In a rare show of unity and tolerance, women and youth league members from Zimbabwe governing parties put their differences aside and came together to clean up streets in the Midland's capital Gweru Thursday.
Clad in their parties’ regalia and singing non-partisan songs, some youths and women from the two Movement for Democratic Change formations and ZANU-PF joined hands to clean up Gweru’s main street, one of the city’s major roads.
Senior provincial members of the three political parties were also in attendance. The clean-up was organized by the Midlands branch of the Joint Operation Monitoring and Implementation Committee (JOMIC) in collaboration with the three parties.

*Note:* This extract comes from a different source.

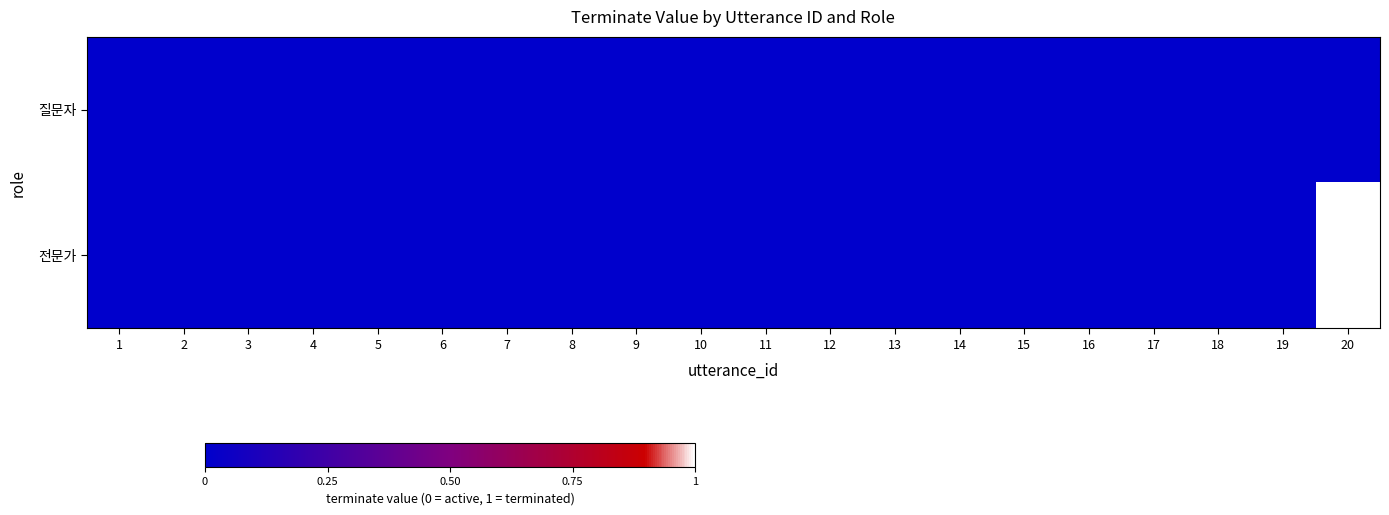

List the series in order of their peak value, highest first.

전문가, 질문자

Political commissar Christopher Takavarasha Mabhiza of ZANU-PF said such an initiative will help promote tolerance in a polarized community.
"We are showing them there must be tolerance and we are all working toward a positive Zimbabwe," said Mabhiza.
Midlands south chairman Mdumo Moyo of the MDC formation of Welshman Ncube praised the initiative.
Lillian Timveos the provincial chair for the MDC formation of Prime Minister Morgan Tsvangirai said the exercise is meant to help spread the message of peaceful co-existence in the country following the 2008 bloody elections.
Timveos, also the current provincial JOMIC chair, said such activities should be encouraged to influence the behavior of grassroot supporters against fighting each other.
"I'm actually realizing that this clean-up campaign has achieved a lot," said Timveos. "Because you can hear them singing, there are happy with each other even the people on the streets were looking, and wondering what is the ZANU-PF, MDC doing together.
JOMIC is a tripartite committee set up by the three governing parties to monitor the implementation of the Global Political Agreement, in particular dealing with violence issues around the country.
But along with the Organ on National Healing, Reconciliation and Integration, JOMIC has been accused of not doing enough to rid the nation of political violence.